Monetary policy pertains to the regulation, availability, and cost of credit, while fiscal policy deals with government expenditures, taxes, and debt. Through management of these areas, the Ministry of Finance regulated the allocation of resources in the economy, affected the distribution of income and wealth among the citizenry, stabilized the level of economic activities, and promoted economic growth and welfare.
The Ministry of Finance played an important role in Japan's postwar economic growth. It advocated a "growth first" approach, with a high proportion of government spending going to capital accumulation, and minimum government spending overall, which kept both taxes and deficit spending down, making more money available for private investment. Most Japanese put money into savings accounts, mostly postal savings.
National Budget
In the postwar period, the government's fiscal policy centers on the formulation of the national budget, which is the responsibility of the Ministry of Finance. The Ministry's Budget Bureau prepares expenditure budgets for each fiscal year based on the requests from government ministries and affiliated agencies. The Ministry's Tax Bureau is responsible for adjusting the tax schedules and estimating revenues. The Ministry also issues government bonds, controls government borrowing, and administers the Fiscal Investment and Loan Program (FILP), which is sometimes referred to as the "second budget".
Three types of budgets are prepared for review by the National Diet each year. The general account budget includes most of the basic expenditures for current government operations. Special account budgets, of which there are about forty, are designed for special government programs or institutions where close accounting of revenues and expenditures is essential: for public enterprises, state pension funds, and public works projects financed from special taxes. Finally, there are the budgets for the major affiliated agencies, including public service corporations, loan and finance institutions, and the special public banks. Although these budgets are usually approved before the start of each fiscal year, they are usually revised with supplemental budgets in the fall. Local jurisdiction budgets depend heavily on transfers from the central government.
Government fixed investments in infrastructure and loans to public and private enterprises are about 15% of GNP. Loans from the Fiscal Investment and Loan Program, which are outside the general budget and funded primarily from postal savings, represent more than 20% of the general account budget, but their total effect on economic investment is not completely accounted for in the national income statistics.
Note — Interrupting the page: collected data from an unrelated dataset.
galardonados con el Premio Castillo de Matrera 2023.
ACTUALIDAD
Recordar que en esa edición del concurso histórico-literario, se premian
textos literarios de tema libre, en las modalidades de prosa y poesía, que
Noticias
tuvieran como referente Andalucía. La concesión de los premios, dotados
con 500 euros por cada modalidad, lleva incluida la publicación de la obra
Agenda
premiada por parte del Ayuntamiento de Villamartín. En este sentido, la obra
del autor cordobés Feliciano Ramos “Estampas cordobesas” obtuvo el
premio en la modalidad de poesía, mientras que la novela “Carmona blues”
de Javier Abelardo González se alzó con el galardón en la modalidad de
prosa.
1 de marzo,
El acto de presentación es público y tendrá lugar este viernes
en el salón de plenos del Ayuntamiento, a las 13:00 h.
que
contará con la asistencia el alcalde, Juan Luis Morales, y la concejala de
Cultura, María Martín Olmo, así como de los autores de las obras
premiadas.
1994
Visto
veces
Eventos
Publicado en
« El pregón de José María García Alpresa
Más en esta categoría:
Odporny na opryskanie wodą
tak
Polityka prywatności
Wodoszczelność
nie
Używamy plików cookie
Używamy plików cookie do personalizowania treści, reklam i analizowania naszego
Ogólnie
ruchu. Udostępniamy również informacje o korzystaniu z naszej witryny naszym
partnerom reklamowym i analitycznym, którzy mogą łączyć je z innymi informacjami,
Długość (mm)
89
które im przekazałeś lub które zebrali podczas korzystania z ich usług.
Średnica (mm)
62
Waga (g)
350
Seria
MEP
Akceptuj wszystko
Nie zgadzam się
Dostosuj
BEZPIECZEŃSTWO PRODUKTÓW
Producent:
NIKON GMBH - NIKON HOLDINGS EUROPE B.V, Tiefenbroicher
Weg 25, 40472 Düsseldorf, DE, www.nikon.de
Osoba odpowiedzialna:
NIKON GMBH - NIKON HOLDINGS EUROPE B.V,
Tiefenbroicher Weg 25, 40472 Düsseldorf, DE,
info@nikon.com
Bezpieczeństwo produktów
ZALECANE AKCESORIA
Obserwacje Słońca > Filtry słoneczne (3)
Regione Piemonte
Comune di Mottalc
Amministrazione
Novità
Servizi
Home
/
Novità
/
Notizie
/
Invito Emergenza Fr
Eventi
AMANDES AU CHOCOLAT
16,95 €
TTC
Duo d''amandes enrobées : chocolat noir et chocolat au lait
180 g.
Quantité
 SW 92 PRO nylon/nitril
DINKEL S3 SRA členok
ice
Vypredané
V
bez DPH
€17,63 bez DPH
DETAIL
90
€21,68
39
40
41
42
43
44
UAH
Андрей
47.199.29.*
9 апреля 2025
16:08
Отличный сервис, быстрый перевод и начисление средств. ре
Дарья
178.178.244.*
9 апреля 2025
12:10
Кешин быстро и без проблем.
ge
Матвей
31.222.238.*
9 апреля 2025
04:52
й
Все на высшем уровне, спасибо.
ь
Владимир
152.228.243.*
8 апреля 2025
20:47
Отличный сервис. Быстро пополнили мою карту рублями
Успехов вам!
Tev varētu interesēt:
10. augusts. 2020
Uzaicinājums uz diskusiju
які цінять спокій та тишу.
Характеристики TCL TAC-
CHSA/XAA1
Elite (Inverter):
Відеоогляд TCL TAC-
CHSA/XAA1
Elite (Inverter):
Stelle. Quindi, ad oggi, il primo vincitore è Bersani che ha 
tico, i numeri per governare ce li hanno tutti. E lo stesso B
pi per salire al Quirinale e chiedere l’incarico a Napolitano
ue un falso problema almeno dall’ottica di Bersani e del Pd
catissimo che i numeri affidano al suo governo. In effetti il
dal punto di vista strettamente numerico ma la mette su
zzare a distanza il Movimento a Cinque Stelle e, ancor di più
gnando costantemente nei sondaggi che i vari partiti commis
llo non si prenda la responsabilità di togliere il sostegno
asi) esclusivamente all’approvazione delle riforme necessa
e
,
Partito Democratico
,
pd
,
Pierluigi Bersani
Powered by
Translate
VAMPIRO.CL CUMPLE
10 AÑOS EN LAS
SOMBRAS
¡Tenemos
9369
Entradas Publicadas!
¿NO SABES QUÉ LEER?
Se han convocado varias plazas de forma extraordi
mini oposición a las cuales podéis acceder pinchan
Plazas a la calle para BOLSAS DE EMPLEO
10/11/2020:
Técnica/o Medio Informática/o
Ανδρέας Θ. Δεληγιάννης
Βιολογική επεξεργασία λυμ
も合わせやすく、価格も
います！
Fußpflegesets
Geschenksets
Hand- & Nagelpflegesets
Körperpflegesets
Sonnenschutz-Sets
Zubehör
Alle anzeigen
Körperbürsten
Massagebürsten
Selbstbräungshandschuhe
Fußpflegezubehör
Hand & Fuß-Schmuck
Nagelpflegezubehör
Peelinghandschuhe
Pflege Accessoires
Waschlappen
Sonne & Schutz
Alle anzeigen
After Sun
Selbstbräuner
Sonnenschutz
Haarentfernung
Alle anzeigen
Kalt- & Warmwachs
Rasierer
Government spending, representing about 15% of GNP in 1991, was low compared with that in other developed economies. Taxes provided 84.7% of revenues in 1993. Income taxes are graduated and progressive. The principal structural feature of the tax system is the tremendous elasticity of the individual income tax. Because inheritance and property taxes are low, there is a slowly increasing concentration of wealth in the upper tax brackets. In 1989 the government introduced a major tax reform, including a 3% consumer tax. This tax has been raised to 5% by now.
After the breakdown of the economic bubble in the early 1990s the country's monetary policy has become a major reform issue. US economists have called for a reduction in Japan's public spending, especially on infrastructure projects, to reduce the budget deficit. To force a reduction of the loan program, partially financed through postal savings, thenâ"Prime Minister Junichiro Koizumi aimed to push forward postal privatization. The postal deposits, by far the largest deposits of any bank in the world, would help strengthening the private banking sector instead.
Budget process
The Budget Bureau of the Ministry of Finance is at the heart of the political process because it draws up the national budget each year. This responsibility makes it the ultimate focus of interest groups and of other ministries that compete for limited funds. The budgetary process generally begins soon after the start of a new fiscal year on April 1. Ministries and government agencies prepare budget requests in consultation with the Policy Research Council.
In the fall of each year, Budget Bureau examiners reviews these requests in great detail, while top Ministry of Finance officials work out the general contours of the new budget and the distribution of tax revenues. During the winter, after the release of the ministry's draft budget, campaigning by individual Diet members for their constituents and different ministries for revisions and supplementary allocations becomes intense. The coalition leaders and Ministry of Finance officials consult on a final draft budget, which is generally passed by the Diet in late winter.
In broad outline, the process reveals a basic characteristic of Japanese political dynamics: that despite the oft-stated ideals of "harmony" and "consensus," interests, including bureaucratic interests, are in strong competition for resources. Political leaders and Budget Bureau officials need great skill to reach mutually acceptable compromises. The image of "Japan Incorporated," in which harmony and unanimity are virtually automatic, belies the reality of intense rivalry. The late-twentieth-century system is successful insofar as political skills and appreciation of common interests minimize antagonisms and maintain a balance of power among groups. It is unclear, however, whether this system will continue as Japan faces such problems as growing social inequality and an aging society.
National debt
In 2011 Japan's public debt was about 230 percent of its annual gross domestic product, the largest percentage of any nation in the world.
In order to address the Japanese budget gap and growing national debt, in June 2012 the Japanese diet passed a bill to double the national consumption tax to 10%. The new bill increases the tax to 8% by April 2014 and 10% by October 2015.